PROBLEM STATEMENT: Print the listing as it stands, omitting all images.

SUPPLIED ENTRIES:
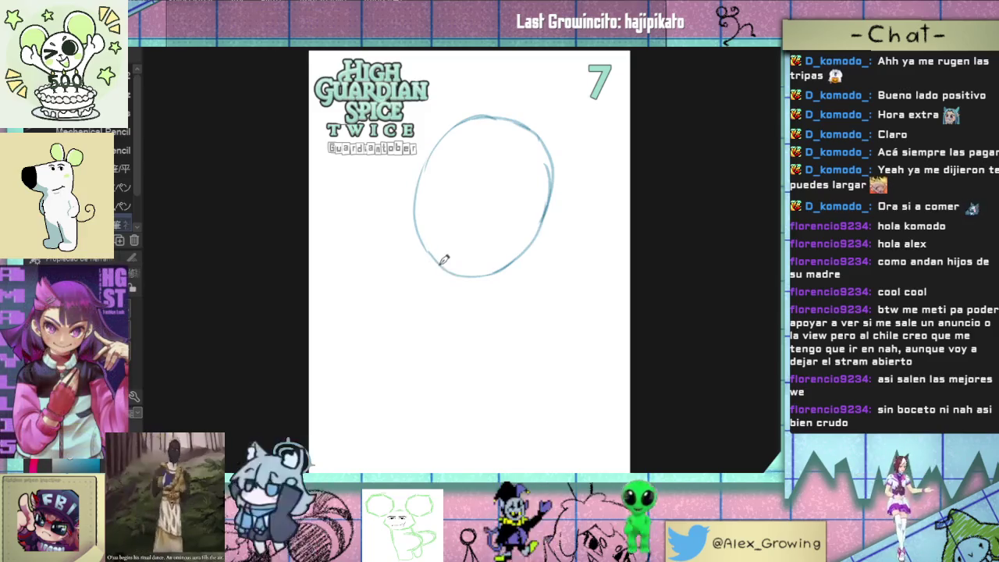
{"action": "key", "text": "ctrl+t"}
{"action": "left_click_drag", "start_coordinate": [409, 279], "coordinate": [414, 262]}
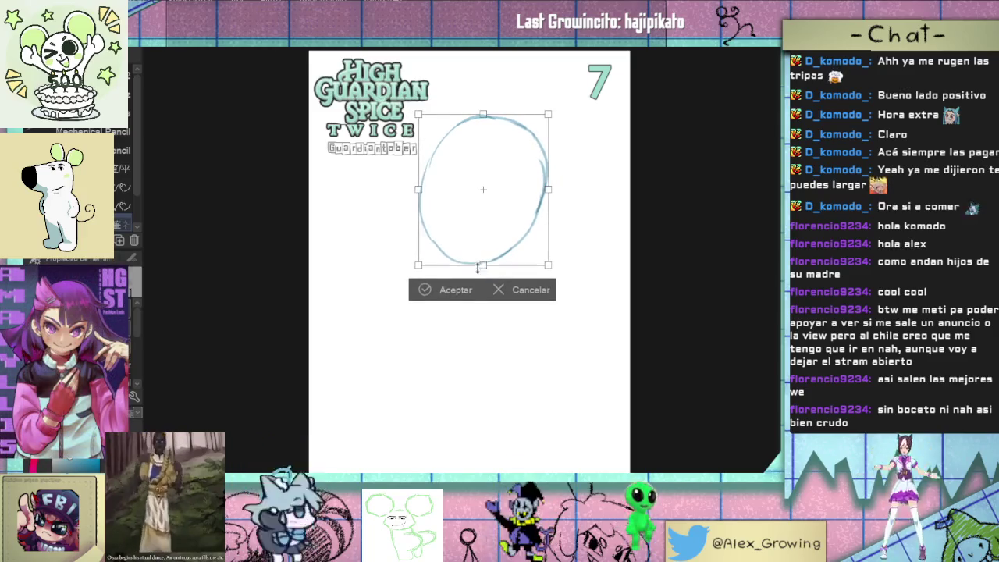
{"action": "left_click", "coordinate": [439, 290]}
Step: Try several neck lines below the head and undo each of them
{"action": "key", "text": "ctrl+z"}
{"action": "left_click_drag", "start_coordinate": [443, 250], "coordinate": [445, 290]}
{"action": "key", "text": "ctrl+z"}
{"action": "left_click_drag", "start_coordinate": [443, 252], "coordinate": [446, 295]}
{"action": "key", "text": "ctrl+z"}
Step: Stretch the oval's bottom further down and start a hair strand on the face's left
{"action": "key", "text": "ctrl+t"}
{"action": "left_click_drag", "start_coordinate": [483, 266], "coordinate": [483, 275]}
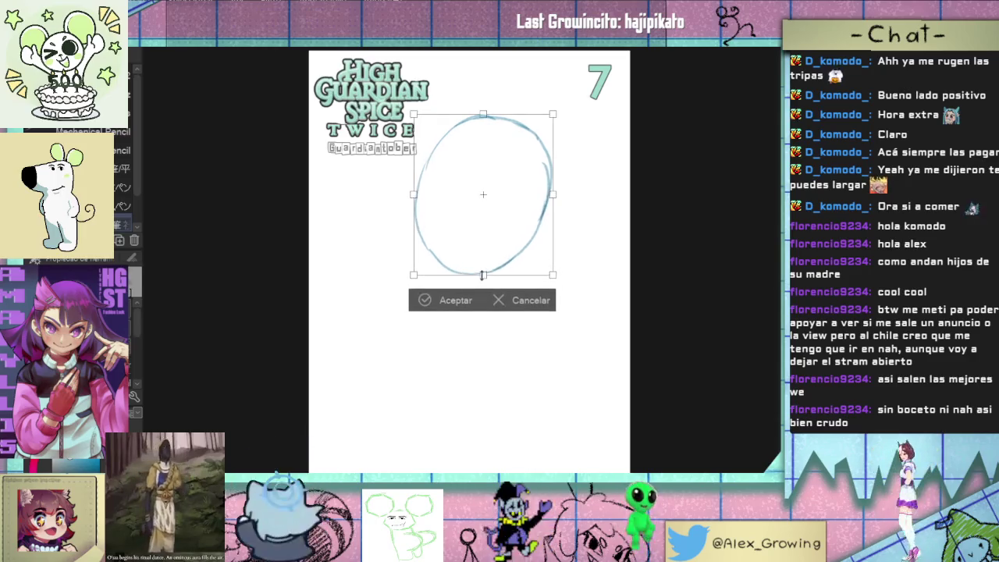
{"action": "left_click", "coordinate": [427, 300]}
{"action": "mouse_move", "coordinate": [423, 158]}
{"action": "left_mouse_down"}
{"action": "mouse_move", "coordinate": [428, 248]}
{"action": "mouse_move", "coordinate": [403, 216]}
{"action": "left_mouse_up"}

WRITTEN ANSWER:
{"action": "key", "text": "ctrl+t"}
{"action": "left_click_drag", "start_coordinate": [409, 279], "coordinate": [414, 262]}
{"action": "left_click", "coordinate": [439, 290]}
Step: Try several neck lines below the head and undo each of them
{"action": "key", "text": "ctrl+z"}
{"action": "left_click_drag", "start_coordinate": [443, 250], "coordinate": [445, 290]}
{"action": "key", "text": "ctrl+z"}
{"action": "left_click_drag", "start_coordinate": [443, 252], "coordinate": [446, 295]}
{"action": "key", "text": "ctrl+z"}
Step: Stretch the oval's bottom further down and start a hair strand on the face's left
{"action": "key", "text": "ctrl+t"}
{"action": "left_click_drag", "start_coordinate": [483, 266], "coordinate": [483, 275]}
{"action": "left_click", "coordinate": [427, 300]}
{"action": "mouse_move", "coordinate": [423, 158]}
{"action": "left_mouse_down"}
{"action": "mouse_move", "coordinate": [428, 248]}
{"action": "mouse_move", "coordinate": [403, 216]}
{"action": "left_mouse_up"}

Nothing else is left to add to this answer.